Class Of 1984 Movie Review
New music teacher Andrew has arrived at a very dangerous inner-city high school with hopes of inspiring students to new heights of excellence. Fat chance in a school that's under constant threat from a small but wonderfully stylish and truly threatening gang led by the charismatic Stegman (Timothy Van Patten). It just so happens that he's a talented musician, but he's also a psychopath, and that side of his personality is the dominant one. Van Patten is extremely effective and really scary as Stegman. The fact that the movie has a cult following to this day is due mainly to his performance.
Andrew tries to make nice with Stegman and his cronies, but his advances are met with derision and later violence. Even Andrew's pregnant wife Diane (Merrie Lynn Ross), supposedly safe at home, will know the gang's wrath before this horror show ends.

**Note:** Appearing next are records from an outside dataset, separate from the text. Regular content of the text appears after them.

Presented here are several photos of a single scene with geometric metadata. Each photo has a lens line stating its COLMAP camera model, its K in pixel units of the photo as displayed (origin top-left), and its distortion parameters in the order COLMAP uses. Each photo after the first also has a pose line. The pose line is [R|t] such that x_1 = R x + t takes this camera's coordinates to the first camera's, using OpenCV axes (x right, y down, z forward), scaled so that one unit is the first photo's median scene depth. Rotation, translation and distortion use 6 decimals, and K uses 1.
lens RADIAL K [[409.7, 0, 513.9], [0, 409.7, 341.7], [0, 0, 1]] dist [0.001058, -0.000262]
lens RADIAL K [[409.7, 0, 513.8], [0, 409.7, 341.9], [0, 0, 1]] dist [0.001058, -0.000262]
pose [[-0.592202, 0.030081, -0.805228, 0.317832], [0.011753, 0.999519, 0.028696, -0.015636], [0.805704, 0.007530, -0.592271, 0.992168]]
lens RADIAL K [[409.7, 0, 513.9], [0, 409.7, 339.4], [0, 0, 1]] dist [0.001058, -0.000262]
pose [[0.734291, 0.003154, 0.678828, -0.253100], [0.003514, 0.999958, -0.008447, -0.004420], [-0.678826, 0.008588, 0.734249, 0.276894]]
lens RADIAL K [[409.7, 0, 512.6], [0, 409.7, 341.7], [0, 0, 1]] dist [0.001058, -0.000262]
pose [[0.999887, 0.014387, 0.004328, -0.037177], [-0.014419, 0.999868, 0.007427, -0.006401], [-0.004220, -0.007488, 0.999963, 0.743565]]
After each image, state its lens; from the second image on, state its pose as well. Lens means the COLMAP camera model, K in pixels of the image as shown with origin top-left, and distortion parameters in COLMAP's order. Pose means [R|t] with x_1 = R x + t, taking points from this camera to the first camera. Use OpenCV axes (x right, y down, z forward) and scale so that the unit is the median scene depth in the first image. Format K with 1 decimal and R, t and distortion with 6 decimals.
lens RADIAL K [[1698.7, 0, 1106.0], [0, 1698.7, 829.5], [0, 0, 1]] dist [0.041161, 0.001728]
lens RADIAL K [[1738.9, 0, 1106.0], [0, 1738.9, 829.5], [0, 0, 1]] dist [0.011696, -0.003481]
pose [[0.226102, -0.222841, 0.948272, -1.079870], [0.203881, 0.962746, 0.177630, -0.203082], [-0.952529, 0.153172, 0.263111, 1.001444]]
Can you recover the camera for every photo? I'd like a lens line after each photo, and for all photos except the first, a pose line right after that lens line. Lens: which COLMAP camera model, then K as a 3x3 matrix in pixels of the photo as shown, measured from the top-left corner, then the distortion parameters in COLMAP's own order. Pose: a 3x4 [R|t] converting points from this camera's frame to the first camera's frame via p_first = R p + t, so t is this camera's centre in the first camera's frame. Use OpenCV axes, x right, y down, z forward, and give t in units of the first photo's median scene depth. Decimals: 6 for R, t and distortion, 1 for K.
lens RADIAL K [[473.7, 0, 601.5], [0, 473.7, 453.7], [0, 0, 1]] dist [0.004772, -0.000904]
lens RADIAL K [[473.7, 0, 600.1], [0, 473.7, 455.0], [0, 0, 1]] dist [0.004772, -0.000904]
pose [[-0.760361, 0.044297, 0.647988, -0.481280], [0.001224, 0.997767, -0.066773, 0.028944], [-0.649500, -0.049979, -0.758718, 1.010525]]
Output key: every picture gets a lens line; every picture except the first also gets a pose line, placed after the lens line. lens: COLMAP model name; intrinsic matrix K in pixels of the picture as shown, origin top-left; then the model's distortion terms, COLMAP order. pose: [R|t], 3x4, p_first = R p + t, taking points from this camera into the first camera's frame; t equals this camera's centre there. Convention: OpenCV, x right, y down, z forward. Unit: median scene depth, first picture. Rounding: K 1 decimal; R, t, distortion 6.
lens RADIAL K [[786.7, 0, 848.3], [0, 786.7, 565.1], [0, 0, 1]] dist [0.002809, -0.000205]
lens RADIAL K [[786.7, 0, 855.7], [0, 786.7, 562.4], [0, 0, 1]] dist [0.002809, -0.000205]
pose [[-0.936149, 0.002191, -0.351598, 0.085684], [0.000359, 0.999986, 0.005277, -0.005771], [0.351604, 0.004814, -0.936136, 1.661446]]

Also meeting an ugly fate is a very young and pleasantly plump Michael J. Fox, a nerdy school band member named Arthur (natch) who gets a knife in the gut when Stegman tries to reassert his authority in the hallways. This cinematic Trivial Pursuit moment is well worth the price of a rental. Take that, you chubby nerd!
The movie's other truly memorable moment involves the late, great Roddy McDowell as Mr. Corrigan, the biology teacher. The horrors of this high school have done a number on Corrigan; as the movie progresses he goes perfectly berserk. In a climactic scene he decides to teach his science class while pointing a loaded pistol at his students. The punishment for a wrong answer... blammo! Personal aside: When I saw this movie on the big screen as a teen back in 1982, I thought this was just about the coolest -- and funniest -- scene ever, and in the years since I've mentioned it to many teacher friends of mine. "I wish," is their usual response.
Of course, the years since 1982 have shown us that leather-clad punks are the least of our worries when it comes to high school violence. The Columbine killers could have and probably would have taken out Stegman just as easily as Arthur. It's sad, really, that a movie deemed horrific enough to be banned in several countries 25 years ago seems almost naïve by today's standards. Alice Cooper penned the movie's theme song, "I Am the Future," but the future has turned out to be a lot more dangerous than his power chords and Stegman's knife.
The DVD includes a featurette with the obvious title of "Blood and Blackboards" and commentary from director Mark Lester.